**Data shown:**

=====

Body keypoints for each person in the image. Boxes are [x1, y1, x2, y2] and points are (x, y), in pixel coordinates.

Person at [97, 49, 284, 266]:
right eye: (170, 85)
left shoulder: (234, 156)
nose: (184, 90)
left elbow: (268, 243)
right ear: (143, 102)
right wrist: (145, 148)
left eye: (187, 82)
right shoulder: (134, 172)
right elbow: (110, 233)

=====

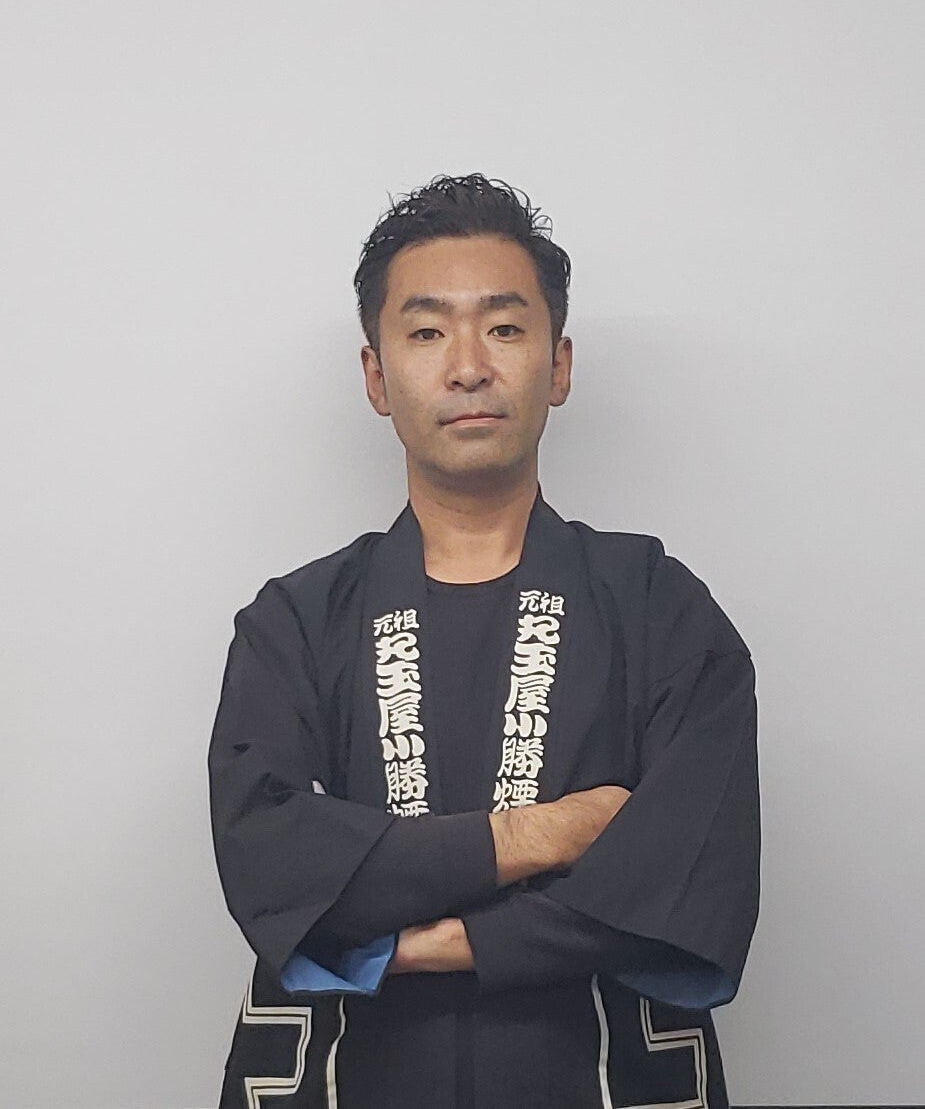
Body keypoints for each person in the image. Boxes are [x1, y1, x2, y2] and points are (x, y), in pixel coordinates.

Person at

=====

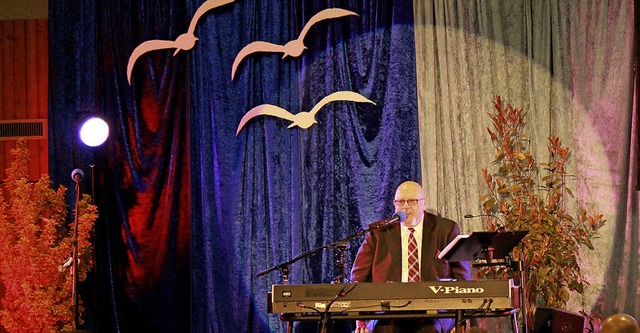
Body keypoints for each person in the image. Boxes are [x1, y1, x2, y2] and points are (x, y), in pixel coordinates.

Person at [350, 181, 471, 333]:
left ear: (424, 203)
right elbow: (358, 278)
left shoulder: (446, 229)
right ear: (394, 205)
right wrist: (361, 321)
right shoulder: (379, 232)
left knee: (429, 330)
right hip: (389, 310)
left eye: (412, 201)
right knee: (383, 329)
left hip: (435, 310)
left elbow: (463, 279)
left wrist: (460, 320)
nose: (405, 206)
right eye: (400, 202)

=====

**Assignment:**
Print again the lines of the entries above that fall between the line holding "right wrist: (361, 321)" and the line holding "right eye: (400, 202)", inclusive, exactly as they stand.

**Answer to this task:**
right wrist: (361, 321)
right shoulder: (379, 232)
left knee: (429, 330)
right hip: (389, 310)
left eye: (412, 201)
right knee: (383, 329)
left hip: (435, 310)
left elbow: (463, 279)
left wrist: (460, 320)
nose: (405, 206)
right eye: (400, 202)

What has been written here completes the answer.